“Roger, I had a very disturbing dream last night. In this dream I found myself making love to a strange man. Only I’m having trouble you see, because he’s old… and dying… and he smells bad, and I find him repulsive. But then he tells me that everything is erotic, that everything is sexual. You know what I mean? He tells me that even old flesh is erotic flesh. That disease is the love of two alien kinds of creatures for each other. That even dying is an act of eroticism. That talking is sexual. That breathing is sexual. That even to physically exist is sexual. And I believe him, and we make love beautifully.”
This crude early effort from David Cronenberg is a personal favourite of mine. Shivers is Cronenberg at his schlockiest, the sex and violence more akin to mindless grindhouse exploitation than the cerebral dissections of his later work. Yet, as the above quote testifies, it is still unmistakably Cronenbergian. The parasitic creatures and venereal plot drive are wonderfully icky and there is a respect for and fascination with anatomy and medical science that sets it apart from other deadly virus B-pictures of the 70s. It feels of a piece with Romero’s Night of the Living Dead and The Crazies but where Romero appears to relate to his characters, Cronenberg, of-course, seems more sympathetic towards the parasites.

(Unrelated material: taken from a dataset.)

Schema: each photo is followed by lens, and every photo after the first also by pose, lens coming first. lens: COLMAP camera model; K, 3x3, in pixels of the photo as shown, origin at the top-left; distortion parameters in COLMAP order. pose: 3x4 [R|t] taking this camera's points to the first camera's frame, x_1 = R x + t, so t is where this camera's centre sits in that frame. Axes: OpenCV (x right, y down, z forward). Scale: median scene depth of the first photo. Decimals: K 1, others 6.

There is a provocative edge too. The opening act of an old scientist apparently savaging a young schoolgirl – murdering her, stripping her bare then slicing open her torso before pouring acid inside – is a startling cold-open. Almost Sam Fuller-esque in it’s extremity, it puts you on solid uneasy ground that the rest of the film seeps outward from. The explicit sexuality in the film also feels raw and subversive. Sex and horror have always gone hand in hand but the way Cronenberg uses it, here and in future films, is played more for terror than titillation. I mean, it’s about a parasite that transforms it’s victims into sex-mad nutters. There’s incest, lesbianism and even suggests pedophilia. When the film descends into a swimming-pool bound orgy in it’s final moments, the images are truly psychotic and horrifying rather than sexy and fun.

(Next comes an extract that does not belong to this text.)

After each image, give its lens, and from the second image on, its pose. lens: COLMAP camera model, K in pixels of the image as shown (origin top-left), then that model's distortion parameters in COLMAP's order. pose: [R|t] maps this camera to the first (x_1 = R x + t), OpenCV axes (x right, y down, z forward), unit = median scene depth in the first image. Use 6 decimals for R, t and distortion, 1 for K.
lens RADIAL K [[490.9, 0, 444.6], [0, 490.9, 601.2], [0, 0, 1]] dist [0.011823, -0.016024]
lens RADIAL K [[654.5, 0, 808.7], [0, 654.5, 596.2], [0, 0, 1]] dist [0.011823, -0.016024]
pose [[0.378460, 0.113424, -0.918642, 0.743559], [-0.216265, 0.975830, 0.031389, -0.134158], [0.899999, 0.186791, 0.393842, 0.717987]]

For as much as Shivers does lack the polish of Cronenberg at his best, it’s moments like these, when the film’s effect is in tune with the director’s intent, that make it worth your time. As a Cronenberg nut, I’ve seen this movie a handful of times over a few years and just when I think I won’t return to it anytime soon, I find the imagery creeping back into my brain. There’s something addictive about seeing great filmmakers find their feet in their formative years. Shivers is really everything you would want from a first outing from Canada’s king of body horror. It would also make for good advance-reading for Ben Wheatley’s upcoming High-Rise.